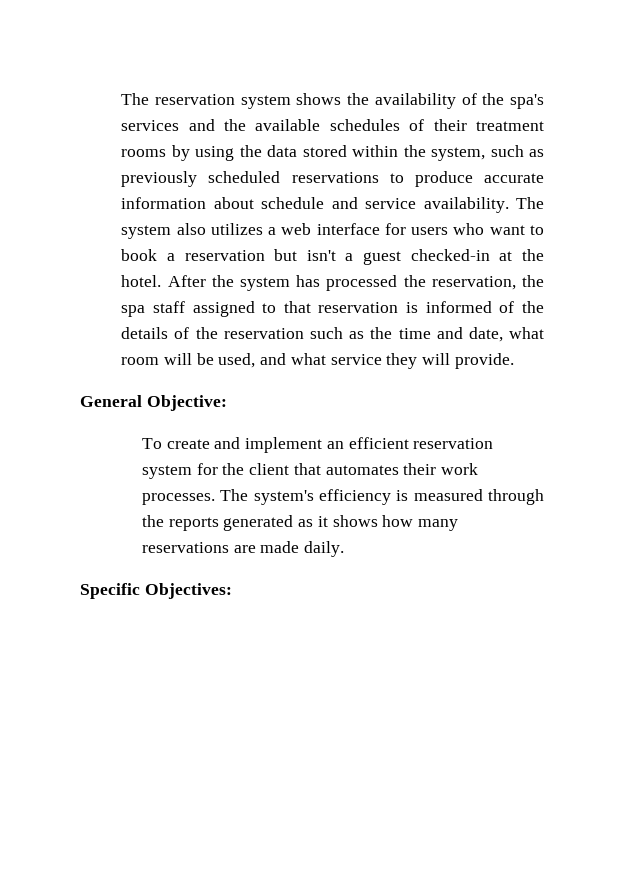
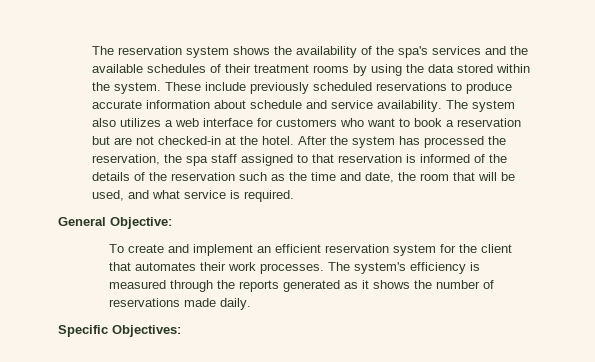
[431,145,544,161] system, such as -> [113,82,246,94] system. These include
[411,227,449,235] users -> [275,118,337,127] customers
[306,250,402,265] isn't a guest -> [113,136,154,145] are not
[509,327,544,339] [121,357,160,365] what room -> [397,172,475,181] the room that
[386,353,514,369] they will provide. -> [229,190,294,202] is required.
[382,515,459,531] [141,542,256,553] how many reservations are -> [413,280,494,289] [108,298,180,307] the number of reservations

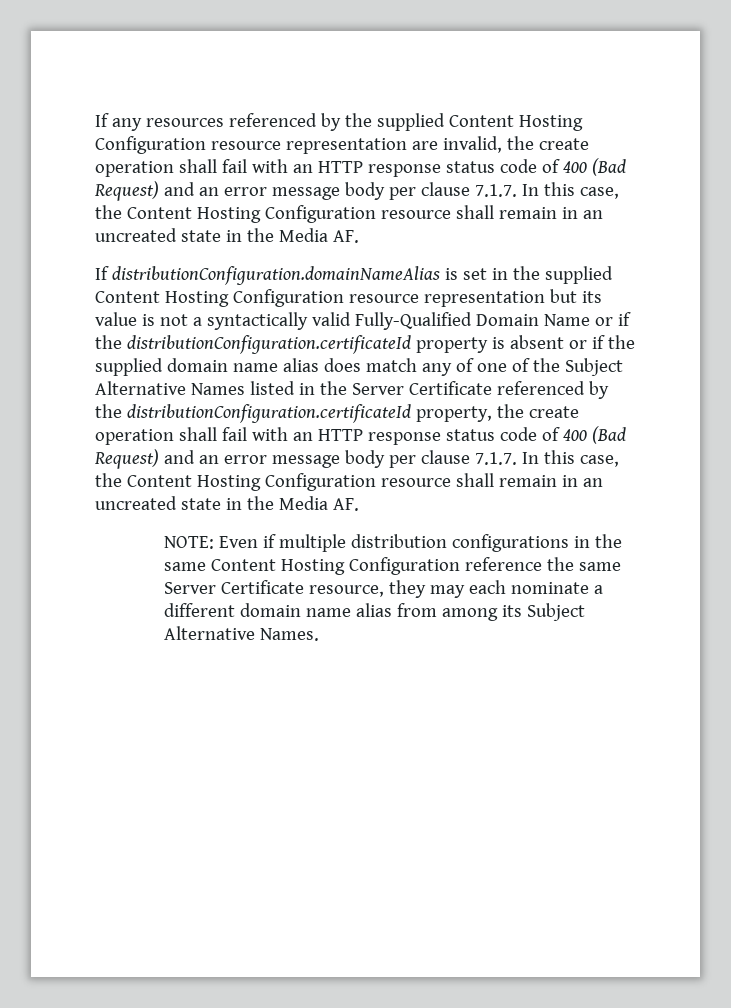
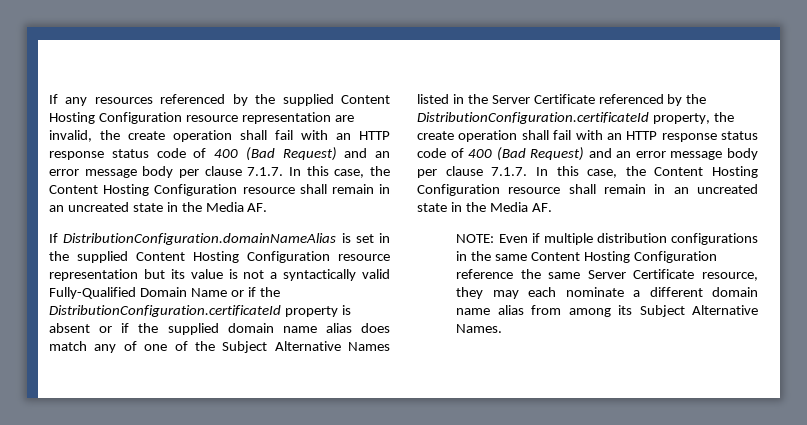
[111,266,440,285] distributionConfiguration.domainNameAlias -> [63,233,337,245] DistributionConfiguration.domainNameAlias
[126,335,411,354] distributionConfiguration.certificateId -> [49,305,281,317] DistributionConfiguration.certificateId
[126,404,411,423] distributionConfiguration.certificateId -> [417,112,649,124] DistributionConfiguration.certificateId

+++++

→ Instructions to follow:
Only the pictures are dropped when you print the material; everything else is copied exactly.

→ Answer for the task:
[431,145,544,161] system, such as -> [113,82,246,94] system. These include
[411,227,449,235] users -> [275,118,337,127] customers
[306,250,402,265] isn't a guest -> [113,136,154,145] are not
[509,327,544,339] [121,357,160,365] what room -> [397,172,475,181] the room that
[386,353,514,369] they will provide. -> [229,190,294,202] is required.
[382,515,459,531] [141,542,256,553] how many reservations are -> [413,280,494,289] [108,298,180,307] the number of reservations

[111,266,440,285] distributionConfiguration.domainNameAlias -> [63,233,337,245] DistributionConfiguration.domainNameAlias
[126,335,411,354] distributionConfiguration.certificateId -> [49,305,281,317] DistributionConfiguration.certificateId
[126,404,411,423] distributionConfiguration.certificateId -> [417,112,649,124] DistributionConfiguration.certificateId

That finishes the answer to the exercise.